One brief and rather disastrous political career belonged to Roy Yates, a Passaic County Republican who was elected to the State Senate in 1927 at age 33. One night during the summer of 1931, while on their fourth bottle of gin, Yates was shot in the abdomen by Ruth Jayne Cranmer, in a Manhattan apartment the Senator maintained for her. Yates, married with three children, argued with Cranmer over her allowance and the cost of renting the upper West Side apartment. After it was disclosed that Yates had arranged for Cranmer to be placed on the state payroll, he resigned his Senate seat.
Over the next few weeks, the New Jersey State Controller, John McCutcheon, investigated the Yates matter. McCutcheon was also the Passaic County GOP Chairman, and many political leaders, including the Republican Governor, Morgan Larson, criticized the pace of the investigation. After the idisclosure that Yates had also obtained a railroad pass so that Cranmer could take the train to New York for free. That causd the state to release the names of more than 1,000 politically connected individuals who had been given free railroad passes — a practice that ended during the 1931 gubernatorial campaign when both candidates agreed to ban the free passes.

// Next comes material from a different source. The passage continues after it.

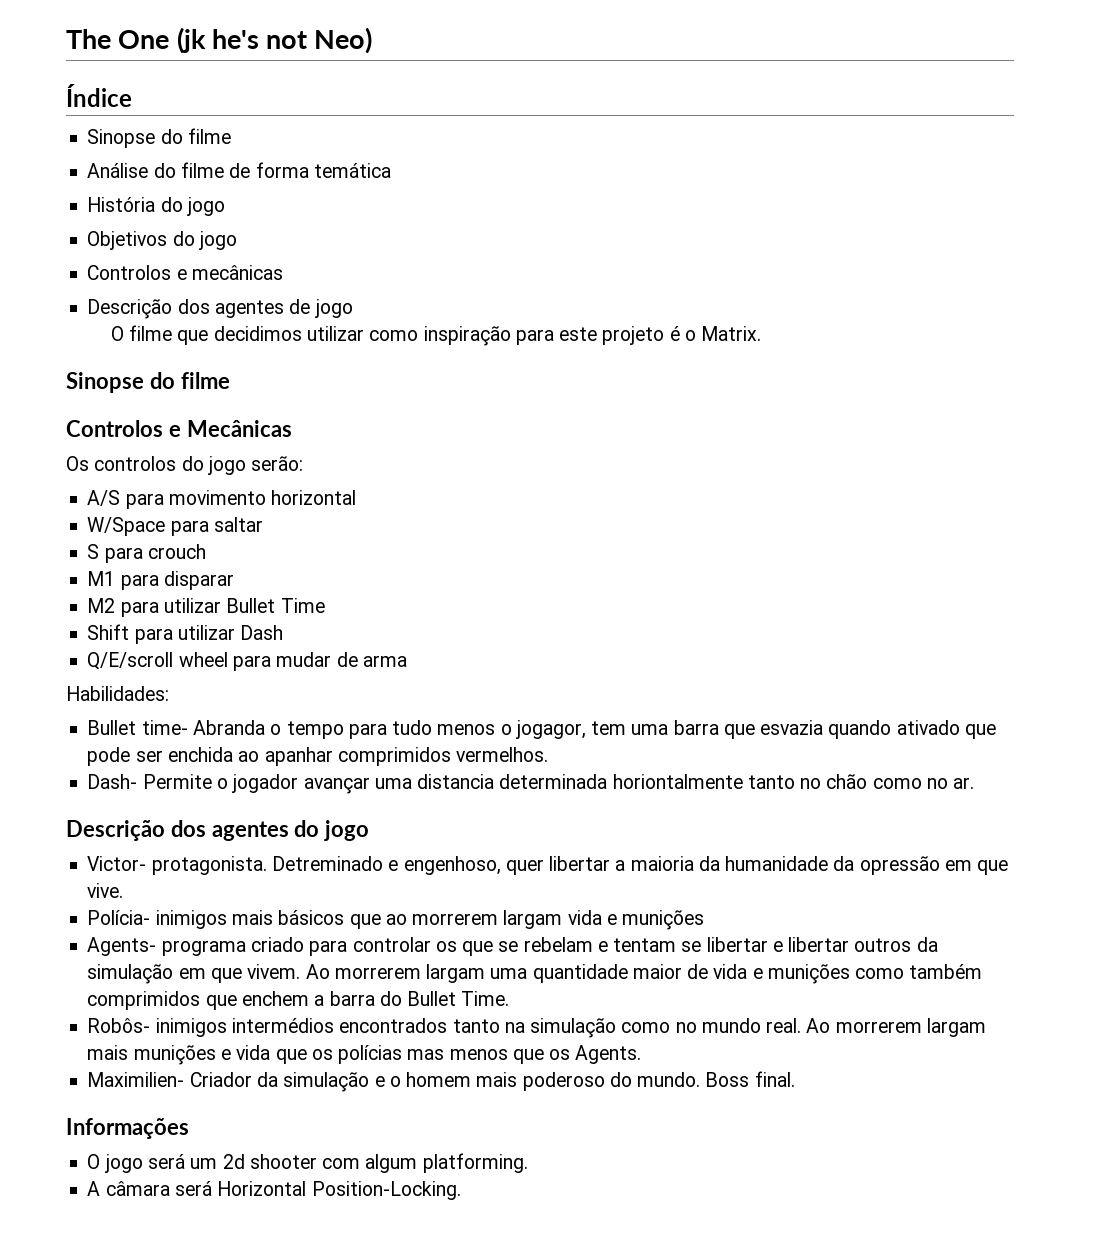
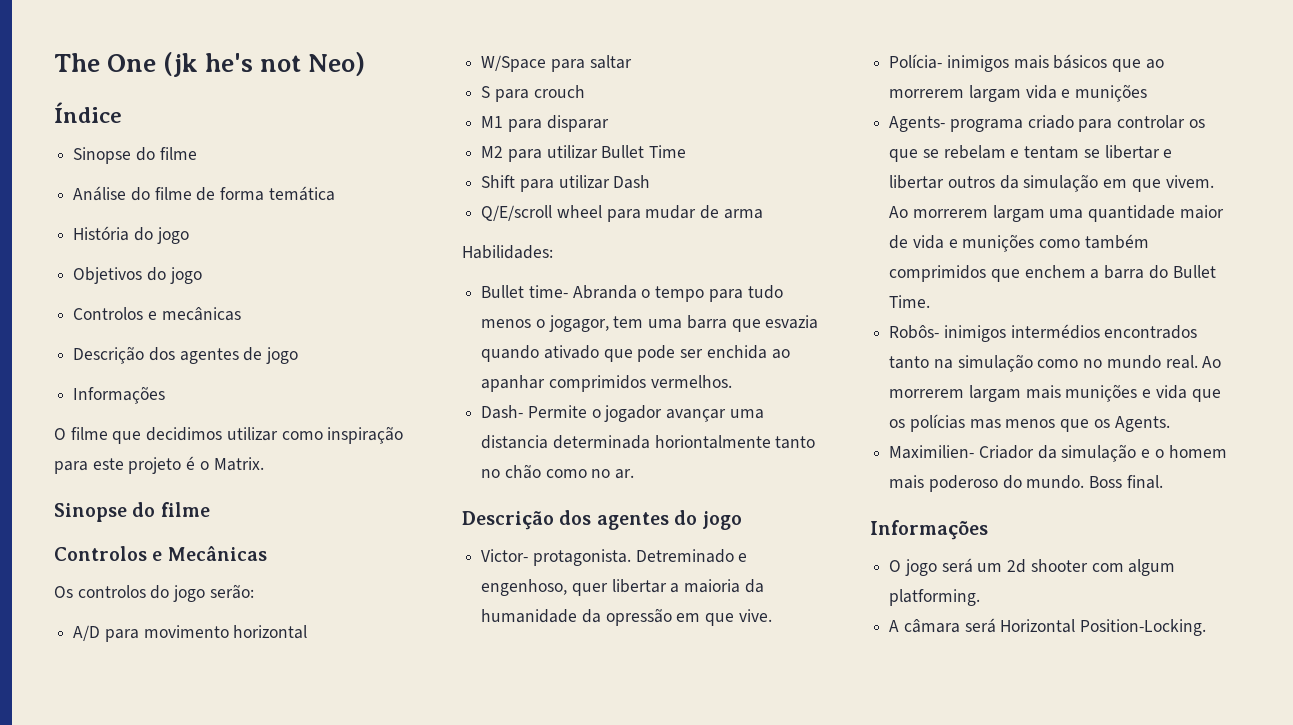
(353, 308) none -> [73,386,166,404] // Informações
[87,490,121,506] A/S -> [73,625,101,641] A/D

In November, a New York grand jury dismissed a felonious assault charge against Cranmer after the District Attorney had been unable to serve Yates with a subpoena.
Yates was back in the news three years later when William Harley, a Passaic County Court Judge, testified that he was forced to make a $25,000 contribution to Passaic County Republicans in order to get a judicial appointment. Harley alleged that McCutcheon had received half the money. He said Yates later sought to influence his decisions on the bench, and that threats from political bosses became so common that he carried a gun into his courtroom for his personal protection.
Yates lost his job at the Paterson bank he ran, and wound up in a public relations job. He died in 1960 at age 65.